Some interesting stories on opening up data. First, from NPR’s Shots blog, How Do Public Data About Heart Attack Treatment Change It?:
Measurement has long been a cornerstone of quality improvement, whether it’s on the factory floor or the hospital ward.
And making the quality scores of doctors and hospitals publicly available is central to the idea that health care can become a service that patients shop for intelligently. The results can also ratchet up professional peer pressure for improvement.
But does public reporting lead doctors and hospitals to game the system by withholding care from the sickest patients?
Some researchers turned to Medicare data to compare treatment of acute heart attack patients using angioplasty and stents. They looked at three states that have led the way on public reporting with other states that don’t report the results.

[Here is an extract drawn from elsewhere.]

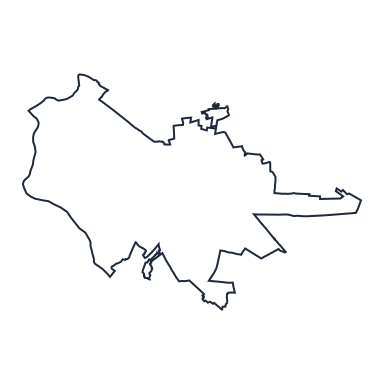 Craiova, Dolj, Romania
{"feature_id": "2599482B2601766067029", "entity_name": "Craiova", "entity_type": "district", "adm_level": 2, "iso_a3": "ROU", "parent_name": "Romania", "parent_adm1": "Dolj", "projection": "robinson", "projection_center": [23.801, 44.323], "detail": "fine", "context": "isolated", "style": "outline", "palette": "slate", "viewbox_px": 384, "rotation_deg": 0, "n_neighbors": 0, "source": "geoboundaries", "source_scale": "gbopen_adm2", "svg_char_len": 5953}
<svg xmlns="http://www.w3.org/2000/svg" viewBox="0 0 384 384"><path d="M261.3,258.5L264.1,256.8L266.2,255.8L278.5,249.0L279.4,250.1L280.5,250.8L281.5,251.2L282.6,251.5L284.8,252.5L285.7,252.0L281.3,246.7L279.0,244.2L276.5,241.2L274.6,239.4L274.9,239.1L274.1,238.1L273.7,238.2L266.4,229.1L263.7,226.0L260.4,222.2L254.0,214.3L258.5,214.5L274.0,214.6L279.7,214.7L282.5,214.5L287.3,214.5L289.2,214.8L293.6,216.0L294.6,216.1L296.8,215.8L297.9,215.8L302.6,216.2L306.2,216.3L319.9,215.6L329.6,215.0L355.9,212.9L356.9,210.6L357.6,209.6L361.0,200.3L349.1,193.5L347.0,194.2L342.9,190.0L341.4,191.6L336.7,188.5L335.8,191.1L343.2,196.4L340.4,198.5L320.1,199.0L320.0,196.4L309.1,195.7L309.5,194.2L300.4,193.8L295.6,193.5L293.8,193.1L291.0,193.6L288.6,193.8L281.9,193.7L274.5,193.1L274.5,190.3L274.4,190.1L274.6,189.7L275.0,187.6L275.0,185.7L275.4,181.8L275.5,177.2L275.4,176.7L274.1,174.5L272.6,172.2L271.8,171.7L270.3,171.4L270.3,169.4L270.2,162.5L269.5,162.4L269.3,162.0L265.5,163.2L262.5,163.6L261.5,160.2L263.2,159.5L263.0,159.1L259.9,154.4L257.0,154.5L247.1,153.4L246.5,154.3L246.0,154.7L245.7,154.8L244.7,155.5L244.6,155.2L245.1,152.3L243.6,150.5L243.0,149.0L242.5,148.4L242.2,147.4L242.2,146.2L236.1,147.1L234.8,147.1L233.4,147.4L230.2,141.3L225.3,132.5L223.9,132.1L223.3,132.0L215.1,133.9L217.3,120.3L222.1,118.9L224.2,117.9L228.3,115.7L228.7,115.4L228.8,115.0L228.7,114.3L227.4,111.2L228.2,109.4L227.4,106.4L226.3,106.6L225.2,108.0L224.4,108.2L222.9,108.1L217.0,108.4L217.5,107.1L218.6,105.5L218.4,105.4L218.6,104.7L218.7,104.2L217.5,103.9L217.3,105.4L216.7,105.3L216.7,106.3L215.9,106.1L215.9,105.4L215.3,105.3L215.0,105.7L214.5,105.5L214.6,103.5L214.2,103.8L214.2,104.4L213.4,104.9L213.6,105.0L213.0,106.4L216.3,107.5L216.1,108.8L212.2,108.8L208.7,109.1L208.9,110.1L205.3,111.1L201.7,112.0L202.1,113.5L205.0,112.7L205.7,114.5L206.6,114.3L207.0,115.4L207.4,115.3L207.7,116.8L206.8,117.1L207.0,117.5L206.1,117.7L206.6,119.2L212.4,117.4L212.4,117.8L211.0,126.7L211.0,126.8L211.3,126.8L216.2,125.7L215.7,128.6L207.2,127.5L206.8,130.4L203.1,129.4L201.2,128.8L201.5,125.9L198.6,125.5L198.6,120.0L190.8,122.4L190.3,122.5L191.1,117.6L188.2,117.8L182.0,118.6L182.2,119.7L183.1,122.1L183.0,124.9L178.8,125.2L173.7,125.8L173.7,127.8L174.0,132.6L174.2,138.6L173.6,138.8L168.8,140.1L168.7,140.2L168.8,140.8L169.8,143.2L170.2,144.5L168.2,144.6L164.4,144.4L164.0,143.0L163.3,142.6L163.1,141.9L162.7,141.7L161.5,141.6L160.2,141.6L159.4,141.3L155.4,141.8L154.6,141.8L153.8,141.5L142.5,133.2L142.0,132.2L141.1,131.4L139.1,130.3L136.5,128.4L135.5,128.1L134.2,127.0L133.1,126.2L130.5,124.0L129.4,122.9L113.4,110.2L102.0,101.6L99.2,99.8L99.3,99.0L100.4,98.3L101.0,97.3L102.0,96.7L102.4,95.8L103.4,94.0L105.8,91.7L107.5,90.8L108.0,90.1L101.2,86.4L100.5,86.2L100.0,85.3L98.8,84.3L98.7,84.0L99.1,83.2L98.2,82.3L97.5,82.1L96.6,80.7L95.9,80.3L94.6,80.1L94.0,80.2L88.5,76.7L84.4,75.1L79.8,74.4L78.5,75.0L78.2,76.9L79.2,85.7L78.8,86.1L78.3,86.9L78.0,87.9L77.9,89.0L77.8,89.4L75.8,91.7L74.6,92.6L73.0,95.1L72.4,95.8L67.7,98.5L66.1,99.2L63.1,99.9L61.6,100.0L60.2,100.4L58.8,100.6L57.1,100.0L55.6,99.2L54.8,98.3L51.1,97.7L49.1,97.5L47.6,97.6L46.4,97.9L45.3,98.7L43.7,100.6L41.6,102.4L37.7,105.1L30.2,109.4L28.6,110.8L33.5,116.1L36.7,118.7L38.6,122.4L38.5,124.4L38.2,125.9L37.7,127.5L34.8,131.9L33.7,134.1L33.1,137.1L33.2,142.0L34.5,145.3L35.5,150.9L35.5,152.8L34.6,155.7L34.1,157.5L33.3,160.9L32.9,164.5L30.5,170.8L29.9,173.8L28.8,176.4L24.9,179.8L23.9,181.0L23.0,183.7L23.1,184.8L24.2,188.2L26.6,193.6L30.7,196.5L34.8,198.6L43.2,200.4L48.5,201.2L53.6,204.1L60.9,207.6L67.1,211.9L71.4,218.2L79.5,228.4L85.3,232.6L89.4,239.5L90.5,242.1L90.6,246.6L91.7,250.3L92.5,254.1L93.9,258.8L93.9,261.8L94.4,262.8L95.4,264.1L99.2,266.6L102.9,269.3L107.3,273.7L110.0,276.9L114.8,270.9L112.0,268.9L111.5,268.1L111.7,266.7L113.9,265.5L116.1,263.7L118.1,263.2L120.5,262.0L120.9,261.8L122.8,259.3L125.2,259.9L125.7,259.0L126.4,259.1L127.3,259.1L127.9,258.7L129.2,257.4L129.4,257.2L129.4,256.7L129.7,255.6L133.1,247.5L135.6,242.3L135.7,242.2L136.5,243.0L137.4,244.4L139.0,246.2L140.8,247.3L141.5,247.5L143.7,248.7L145.7,250.2L146.0,250.9L146.0,251.2L144.5,252.9L144.7,253.6L144.5,254.0L143.2,254.6L143.1,255.0L143.5,255.8L144.7,257.9L146.5,257.4L152.2,251.9L158.6,244.3L158.6,245.1L159.1,247.2L159.5,248.7L160.1,250.0L158.9,250.6L159.4,251.7L159.4,252.0L159.2,252.1L159.9,253.2L159.5,253.7L159.4,253.9L159.1,254.2L158.8,254.2L158.0,253.5L157.8,253.5L157.2,252.9L157.2,253.1L155.5,254.6L155.7,254.8L155.5,255.0L150.3,260.1L149.2,259.4L148.5,260.4L147.1,262.6L145.8,262.5L145.3,263.0L144.9,264.5L142.9,270.1L142.5,272.2L143.8,273.5L143.8,273.9L144.0,274.2L144.0,276.3L144.6,276.3L144.8,277.9L146.7,278.1L147.2,278.0L148.6,279.2L149.6,279.3L149.3,278.5L149.3,277.7L150.3,275.1L150.2,274.7L149.3,273.6L149.3,273.4L149.7,272.7L151.2,271.2L151.7,270.4L151.8,268.7L152.2,268.7L152.3,268.5L151.6,266.7L150.1,264.5L150.4,264.3L150.0,263.7L151.2,262.8L150.6,262.0L162.4,253.1L165.9,260.1L170.5,267.6L172.2,270.8L173.8,273.2L176.0,277.1L176.9,278.2L179.1,281.4L181.8,281.0L185.2,281.1L189.4,280.5L195.1,285.8L204.0,294.0L202.7,295.3L203.1,295.6L202.7,295.9L203.6,296.6L203.1,297.2L203.7,297.8L202.5,298.9L203.1,300.1L203.8,300.5L204.3,301.2L205.4,300.6L207.9,302.6L210.1,301.8L213.1,303.8L214.1,302.9L221.9,309.6L222.2,309.3L222.4,307.0L222.8,306.7L225.3,306.7L225.4,305.8L225.6,305.6L225.5,305.2L225.9,304.2L227.1,302.9L227.1,302.1L227.3,301.0L226.8,297.5L227.0,294.8L227.3,294.5L227.4,294.2L227.1,294.0L227.1,293.8L227.4,293.6L227.6,293.2L227.8,293.1L229.4,292.6L232.5,292.5L233.0,292.6L234.8,292.7L233.4,286.5L233.1,284.6L233.1,283.7L232.7,282.6L228.9,282.8L216.9,281.5L216.3,281.5L208.8,280.8L213.9,273.1L215.6,269.9L216.4,268.1L217.1,265.4L218.1,261.3L218.4,259.5L219.2,256.2L220.3,250.5L224.2,251.0L228.6,252.4L232.6,252.8L235.8,253.8L238.3,254.3L240.0,254.4L241.0,254.8L241.4,254.0L242.1,253.4L242.2,253.0L242.2,252.7L242.7,251.9L245.2,248.5L261.3,258.5Z" fill="none" stroke="#1e293b" stroke-width="2"/></svg>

The upshot: New York, Pennsylvania and Massachusetts had lower rates of angioplasty — about 20 percent lower — than other nearby states that didn’t publicly report the findings. Overall, the death rates at a month after treatment were no different, however, and the rates of bypass surgery for heart attack treatment were comparable.
And from the New York Times, Glaxo Opens Door to Data on Research:
GlaxoSmithKline plans to open up much of its drug research in an apparent effort to deflect criticism that important information gathered in clinical trials often does not see the light of day.
The move, a first for a major pharmaceutical company, is scheduled to be announced on Thursday by its chief executive, Andrew Witty, in London.
Researchers contacted about the plan on Wednesday expressed a mix of enthusiasm and skepticism, citing the recent $3 billion settlement by GlaxoSmithKline with the federal government over charges that the company had misrepresented trial data for popular drugs like Avandia and Paxil.